__Aim__:
Pull out each line in the records below that contains the word "Find". Case matters.

═════ Input material

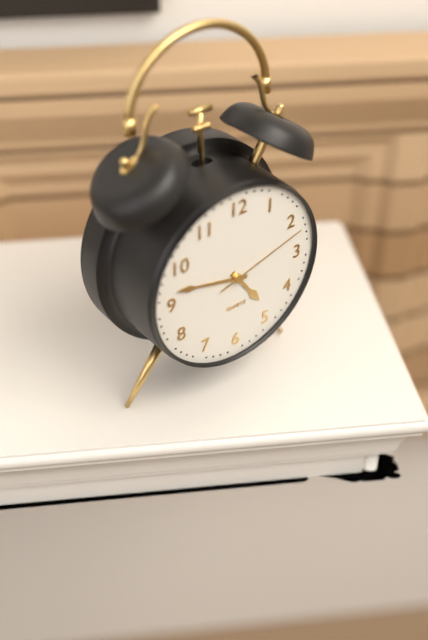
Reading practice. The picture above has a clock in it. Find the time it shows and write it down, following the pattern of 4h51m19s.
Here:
4h47m12s
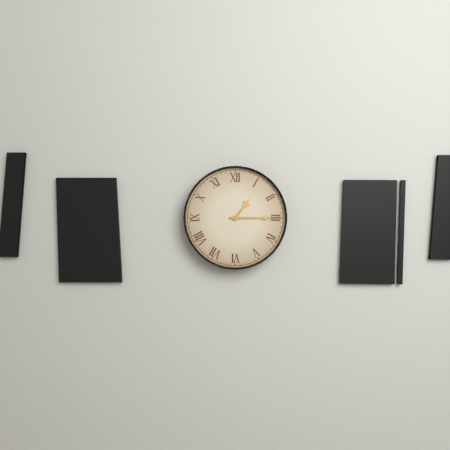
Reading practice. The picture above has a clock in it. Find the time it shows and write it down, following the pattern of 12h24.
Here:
1h15
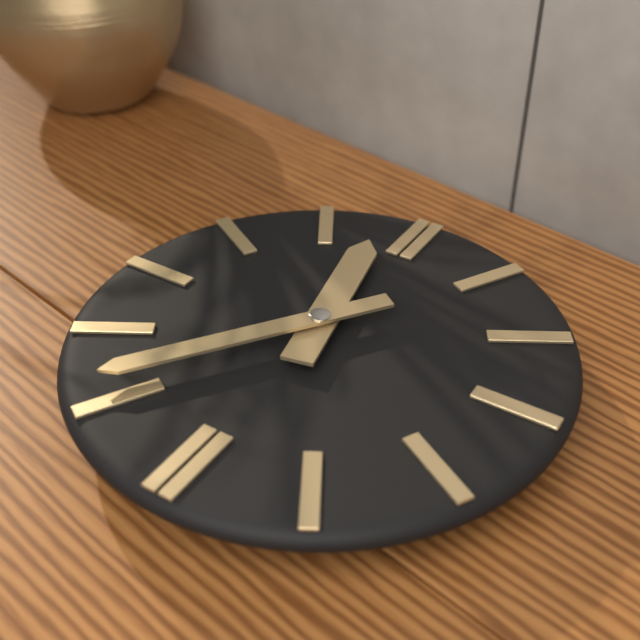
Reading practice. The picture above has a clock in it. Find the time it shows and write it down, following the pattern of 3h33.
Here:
11h36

══════════

__Problem solution__:
Reading practice. The picture above has a clock in it. Find the time it shows and write it down, following the pattern of 4h51m19s.
Reading practice. The picture above has a clock in it. Find the time it shows and write it down, following the pattern of 12h24.
Reading practice. The picture above has a clock in it. Find the time it shows and write it down, following the pattern of 3h33.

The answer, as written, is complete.